In some implementations, the notification may include the entire content of the incorrectly identified message. Alternatively, the spam notification may include some simplified or compressed version of the message to conserve bandwidth, such as only the tokens from the message. In addition, the spam notifier may include the original message as an attachment to the spam notification or inline in the notification itself. For instance, the return message may include an attached copy of the original message, allowing the server to parse tokens from the original message and add those tokens to the spam (first) data store 226 (
In cases where messages may be stored on the server for a period of time sufficient for the user to have a chance to review the message and make a determination as to if it is spam or not, the return message may include an identification of the message at the server, allowing the spam filter to parse the stored version of the message for tokens. This further reduces the amount of traffic transmitted between the mobile device and the server.
At block 520, if the spam score for the message exceeds a certain threshold, the message is held at the server (block 525), perhaps in a special message store, or the like. If the spam score is below the threshold, the message is delivered to a mobile device (block 530) associated with the subscribed user.
The server may receive a return notification that the delivered message was in fact spam. It will be appreciated that the server likely does not perform any affirmative actions in this determination, but rather may potentially receive such a notification asynchronously. Thus, the server may perform many other operations (block 545) unrelated to this process 500 until such a notification is received, such as the evaluation and delivery of other messages. However, if a notification is received that the message was in fact spam, then, at block 540, the server updates its local resources to reflect that notification. As described in detail above, the notification may take many forms, including a return message from the mobile device including the content of the original message. Many alternative forms will become apparent to those skilled in the art.
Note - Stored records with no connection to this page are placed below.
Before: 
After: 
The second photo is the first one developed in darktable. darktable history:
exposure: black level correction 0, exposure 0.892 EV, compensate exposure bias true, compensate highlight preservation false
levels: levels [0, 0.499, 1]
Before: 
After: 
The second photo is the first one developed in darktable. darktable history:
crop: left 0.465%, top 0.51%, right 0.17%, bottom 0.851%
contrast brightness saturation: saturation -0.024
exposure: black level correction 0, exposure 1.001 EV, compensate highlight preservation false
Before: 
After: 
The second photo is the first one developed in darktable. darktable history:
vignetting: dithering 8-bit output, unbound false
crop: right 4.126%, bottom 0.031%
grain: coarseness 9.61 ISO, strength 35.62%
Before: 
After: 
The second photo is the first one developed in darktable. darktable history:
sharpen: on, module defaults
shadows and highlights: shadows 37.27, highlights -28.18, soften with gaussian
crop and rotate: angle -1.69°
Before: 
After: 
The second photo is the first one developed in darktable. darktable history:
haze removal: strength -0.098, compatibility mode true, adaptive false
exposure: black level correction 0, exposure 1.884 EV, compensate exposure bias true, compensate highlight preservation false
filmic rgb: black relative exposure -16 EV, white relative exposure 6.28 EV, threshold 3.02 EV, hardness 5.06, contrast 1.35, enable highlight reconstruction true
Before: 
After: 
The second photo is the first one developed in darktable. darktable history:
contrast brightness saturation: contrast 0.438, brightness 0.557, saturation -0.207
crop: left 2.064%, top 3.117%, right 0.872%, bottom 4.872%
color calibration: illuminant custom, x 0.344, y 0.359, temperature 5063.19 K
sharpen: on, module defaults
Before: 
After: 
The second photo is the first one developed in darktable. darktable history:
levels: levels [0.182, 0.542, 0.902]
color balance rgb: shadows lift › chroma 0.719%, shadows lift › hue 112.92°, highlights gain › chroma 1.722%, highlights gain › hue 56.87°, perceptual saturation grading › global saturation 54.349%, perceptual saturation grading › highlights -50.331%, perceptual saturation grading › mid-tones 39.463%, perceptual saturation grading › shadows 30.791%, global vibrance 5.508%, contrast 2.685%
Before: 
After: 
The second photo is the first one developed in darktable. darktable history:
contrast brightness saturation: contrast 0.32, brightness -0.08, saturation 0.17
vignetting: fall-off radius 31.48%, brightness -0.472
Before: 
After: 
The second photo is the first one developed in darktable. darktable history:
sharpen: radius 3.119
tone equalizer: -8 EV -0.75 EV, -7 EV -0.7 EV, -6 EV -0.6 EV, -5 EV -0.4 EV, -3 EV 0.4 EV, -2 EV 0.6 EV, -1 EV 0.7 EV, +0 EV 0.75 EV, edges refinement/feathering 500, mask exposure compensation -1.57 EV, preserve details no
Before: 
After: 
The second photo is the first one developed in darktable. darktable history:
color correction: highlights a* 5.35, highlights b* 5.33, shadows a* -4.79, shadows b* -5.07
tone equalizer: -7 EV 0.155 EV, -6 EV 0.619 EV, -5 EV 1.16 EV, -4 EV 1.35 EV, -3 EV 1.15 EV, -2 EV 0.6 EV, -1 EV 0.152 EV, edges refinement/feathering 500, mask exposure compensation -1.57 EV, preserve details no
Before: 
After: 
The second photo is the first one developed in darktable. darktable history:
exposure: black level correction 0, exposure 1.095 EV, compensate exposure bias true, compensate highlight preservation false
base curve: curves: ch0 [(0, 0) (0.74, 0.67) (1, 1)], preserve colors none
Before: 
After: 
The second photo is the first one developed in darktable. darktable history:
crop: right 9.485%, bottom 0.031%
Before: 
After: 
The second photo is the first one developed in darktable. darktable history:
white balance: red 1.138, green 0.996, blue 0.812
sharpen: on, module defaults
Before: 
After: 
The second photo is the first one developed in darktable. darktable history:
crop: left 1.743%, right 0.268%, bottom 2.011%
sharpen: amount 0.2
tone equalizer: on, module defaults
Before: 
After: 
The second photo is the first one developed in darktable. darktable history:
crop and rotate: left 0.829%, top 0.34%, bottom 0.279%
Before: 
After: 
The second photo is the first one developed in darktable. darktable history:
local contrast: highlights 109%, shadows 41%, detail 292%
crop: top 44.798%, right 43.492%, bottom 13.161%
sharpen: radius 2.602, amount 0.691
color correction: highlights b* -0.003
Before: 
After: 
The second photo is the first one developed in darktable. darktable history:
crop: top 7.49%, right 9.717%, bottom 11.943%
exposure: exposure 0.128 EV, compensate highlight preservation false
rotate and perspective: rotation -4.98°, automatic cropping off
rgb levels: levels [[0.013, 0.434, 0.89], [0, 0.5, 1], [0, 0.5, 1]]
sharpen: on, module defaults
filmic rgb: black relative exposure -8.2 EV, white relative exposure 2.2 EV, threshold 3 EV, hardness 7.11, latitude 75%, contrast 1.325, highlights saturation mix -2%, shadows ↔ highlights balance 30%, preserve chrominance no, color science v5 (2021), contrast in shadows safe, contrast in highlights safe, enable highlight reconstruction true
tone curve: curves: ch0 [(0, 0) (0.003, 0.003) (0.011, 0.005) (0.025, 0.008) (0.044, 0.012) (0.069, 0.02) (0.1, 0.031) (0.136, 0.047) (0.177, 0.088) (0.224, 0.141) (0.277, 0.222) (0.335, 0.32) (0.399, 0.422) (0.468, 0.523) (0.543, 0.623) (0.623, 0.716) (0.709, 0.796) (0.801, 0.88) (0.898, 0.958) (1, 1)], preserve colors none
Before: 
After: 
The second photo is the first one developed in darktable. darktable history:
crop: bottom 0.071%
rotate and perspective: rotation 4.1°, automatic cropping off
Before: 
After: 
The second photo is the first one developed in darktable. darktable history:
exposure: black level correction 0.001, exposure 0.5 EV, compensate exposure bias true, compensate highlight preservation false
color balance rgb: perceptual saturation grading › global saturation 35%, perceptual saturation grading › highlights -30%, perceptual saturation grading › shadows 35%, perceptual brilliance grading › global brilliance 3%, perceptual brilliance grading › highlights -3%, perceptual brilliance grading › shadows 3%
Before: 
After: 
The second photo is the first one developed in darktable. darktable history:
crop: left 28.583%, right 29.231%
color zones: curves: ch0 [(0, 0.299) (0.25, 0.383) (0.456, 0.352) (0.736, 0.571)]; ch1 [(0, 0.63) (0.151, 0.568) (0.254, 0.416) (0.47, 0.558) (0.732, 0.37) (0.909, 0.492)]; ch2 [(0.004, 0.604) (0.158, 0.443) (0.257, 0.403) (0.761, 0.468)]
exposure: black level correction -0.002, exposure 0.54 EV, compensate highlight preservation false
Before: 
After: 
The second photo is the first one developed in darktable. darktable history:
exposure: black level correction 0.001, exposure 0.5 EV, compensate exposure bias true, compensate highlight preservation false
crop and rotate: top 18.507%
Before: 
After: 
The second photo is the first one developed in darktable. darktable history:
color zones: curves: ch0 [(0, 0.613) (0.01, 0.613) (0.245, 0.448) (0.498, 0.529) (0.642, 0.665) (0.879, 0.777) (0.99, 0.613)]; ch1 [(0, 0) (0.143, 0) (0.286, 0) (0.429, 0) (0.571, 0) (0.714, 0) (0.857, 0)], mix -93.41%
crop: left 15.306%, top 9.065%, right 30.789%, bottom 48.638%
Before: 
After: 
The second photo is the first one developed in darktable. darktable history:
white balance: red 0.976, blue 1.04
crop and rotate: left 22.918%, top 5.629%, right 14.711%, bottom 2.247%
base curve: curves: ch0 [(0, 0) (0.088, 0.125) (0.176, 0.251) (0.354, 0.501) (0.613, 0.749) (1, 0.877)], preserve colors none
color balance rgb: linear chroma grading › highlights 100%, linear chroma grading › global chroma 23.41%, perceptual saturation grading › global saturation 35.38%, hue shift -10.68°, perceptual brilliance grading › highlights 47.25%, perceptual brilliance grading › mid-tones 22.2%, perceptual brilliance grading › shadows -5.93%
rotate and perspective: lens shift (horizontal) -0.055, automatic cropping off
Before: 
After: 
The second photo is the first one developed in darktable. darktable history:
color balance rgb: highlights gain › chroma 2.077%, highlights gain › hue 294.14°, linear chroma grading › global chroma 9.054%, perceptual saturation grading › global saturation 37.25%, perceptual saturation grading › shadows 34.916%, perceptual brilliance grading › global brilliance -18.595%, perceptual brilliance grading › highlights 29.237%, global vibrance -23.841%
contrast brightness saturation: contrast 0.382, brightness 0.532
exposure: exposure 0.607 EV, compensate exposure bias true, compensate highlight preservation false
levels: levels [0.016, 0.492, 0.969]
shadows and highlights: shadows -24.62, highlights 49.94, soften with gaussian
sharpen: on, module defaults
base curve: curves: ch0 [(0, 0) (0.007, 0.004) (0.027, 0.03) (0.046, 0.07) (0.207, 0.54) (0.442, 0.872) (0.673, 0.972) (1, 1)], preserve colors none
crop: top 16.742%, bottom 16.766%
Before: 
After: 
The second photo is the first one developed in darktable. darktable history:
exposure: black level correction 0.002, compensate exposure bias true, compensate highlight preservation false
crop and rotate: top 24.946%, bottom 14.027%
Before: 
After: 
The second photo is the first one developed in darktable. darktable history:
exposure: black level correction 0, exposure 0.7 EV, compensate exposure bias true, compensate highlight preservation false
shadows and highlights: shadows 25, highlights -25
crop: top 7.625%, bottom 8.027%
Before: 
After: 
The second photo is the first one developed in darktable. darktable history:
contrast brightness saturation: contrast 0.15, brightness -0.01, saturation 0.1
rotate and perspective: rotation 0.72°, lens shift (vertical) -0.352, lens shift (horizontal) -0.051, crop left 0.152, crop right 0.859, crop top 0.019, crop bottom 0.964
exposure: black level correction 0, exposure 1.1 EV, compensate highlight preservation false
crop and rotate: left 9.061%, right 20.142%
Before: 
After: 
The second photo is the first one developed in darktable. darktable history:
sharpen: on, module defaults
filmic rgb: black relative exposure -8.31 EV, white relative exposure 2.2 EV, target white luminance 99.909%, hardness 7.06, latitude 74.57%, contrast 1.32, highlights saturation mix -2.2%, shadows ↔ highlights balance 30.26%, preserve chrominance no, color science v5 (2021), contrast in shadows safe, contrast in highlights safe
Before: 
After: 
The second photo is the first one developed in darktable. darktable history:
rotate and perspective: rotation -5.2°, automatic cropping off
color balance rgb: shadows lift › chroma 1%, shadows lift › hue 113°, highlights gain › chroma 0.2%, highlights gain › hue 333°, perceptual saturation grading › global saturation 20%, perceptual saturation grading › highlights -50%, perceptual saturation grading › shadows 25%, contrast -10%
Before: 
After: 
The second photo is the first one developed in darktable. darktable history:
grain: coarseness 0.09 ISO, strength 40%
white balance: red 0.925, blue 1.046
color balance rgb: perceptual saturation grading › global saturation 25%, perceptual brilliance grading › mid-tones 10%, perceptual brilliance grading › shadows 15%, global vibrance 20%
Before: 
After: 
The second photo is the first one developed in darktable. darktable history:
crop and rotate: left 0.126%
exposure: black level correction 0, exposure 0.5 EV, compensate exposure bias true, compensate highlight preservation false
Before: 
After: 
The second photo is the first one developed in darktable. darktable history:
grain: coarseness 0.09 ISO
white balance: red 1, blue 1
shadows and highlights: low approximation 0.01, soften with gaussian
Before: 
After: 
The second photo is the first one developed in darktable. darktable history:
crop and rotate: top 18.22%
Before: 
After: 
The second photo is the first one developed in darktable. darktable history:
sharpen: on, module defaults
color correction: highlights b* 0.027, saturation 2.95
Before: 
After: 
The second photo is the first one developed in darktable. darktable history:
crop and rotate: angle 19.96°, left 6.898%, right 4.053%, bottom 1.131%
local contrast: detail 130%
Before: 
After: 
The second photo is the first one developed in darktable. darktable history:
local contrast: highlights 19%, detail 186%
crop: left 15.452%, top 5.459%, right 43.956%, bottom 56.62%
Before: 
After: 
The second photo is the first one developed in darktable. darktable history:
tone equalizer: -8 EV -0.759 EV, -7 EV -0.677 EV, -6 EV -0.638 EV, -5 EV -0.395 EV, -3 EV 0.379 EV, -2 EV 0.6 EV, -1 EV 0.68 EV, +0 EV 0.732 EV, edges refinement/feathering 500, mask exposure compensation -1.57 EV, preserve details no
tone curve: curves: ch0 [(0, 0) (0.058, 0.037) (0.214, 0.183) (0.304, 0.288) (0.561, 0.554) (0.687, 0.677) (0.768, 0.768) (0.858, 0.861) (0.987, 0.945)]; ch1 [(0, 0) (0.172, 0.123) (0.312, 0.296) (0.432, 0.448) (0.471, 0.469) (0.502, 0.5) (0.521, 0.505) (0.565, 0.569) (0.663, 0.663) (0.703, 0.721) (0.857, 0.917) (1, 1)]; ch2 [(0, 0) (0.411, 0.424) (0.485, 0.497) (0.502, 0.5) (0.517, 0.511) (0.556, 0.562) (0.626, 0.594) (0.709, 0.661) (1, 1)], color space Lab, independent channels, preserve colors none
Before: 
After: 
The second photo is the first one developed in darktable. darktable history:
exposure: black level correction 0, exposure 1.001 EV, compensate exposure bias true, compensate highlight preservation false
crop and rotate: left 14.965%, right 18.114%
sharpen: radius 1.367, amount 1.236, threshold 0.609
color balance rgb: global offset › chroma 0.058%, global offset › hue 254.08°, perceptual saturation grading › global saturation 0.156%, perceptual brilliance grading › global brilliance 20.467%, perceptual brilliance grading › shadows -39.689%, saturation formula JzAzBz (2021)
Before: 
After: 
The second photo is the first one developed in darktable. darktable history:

At block 615, a user of the mobile device identifies the message as being spam. This identification may be performed in many ways. It is envisioned that the user employs ordinary human analysis to determine that the message is categorized as spam. However, an automated analysis could also be performed at the mobile device, such as a rules-based analysis or the like. At block 620, based on identifying the message as spam, a return notification that the message is spam is sent to the server. This return notification will likely include a reference to or identification of the message, but may include the original message as an attachment, in one example, or the notification may include information about the original message, such as tokens extracted from the original message. The notification may also take many other forms too numerous to recite here.
While the present invention has been described with reference to particular embodiments and implementations, it should be understood that these are illustrative only, and that the scope of the invention is not limited to these embodiments. Many variations, modifications, additions and improvements to the embodiments described above are possible. It is contemplated that these variations, modifications, additions and improvements fall within the scope of the invention as detailed within the following claims.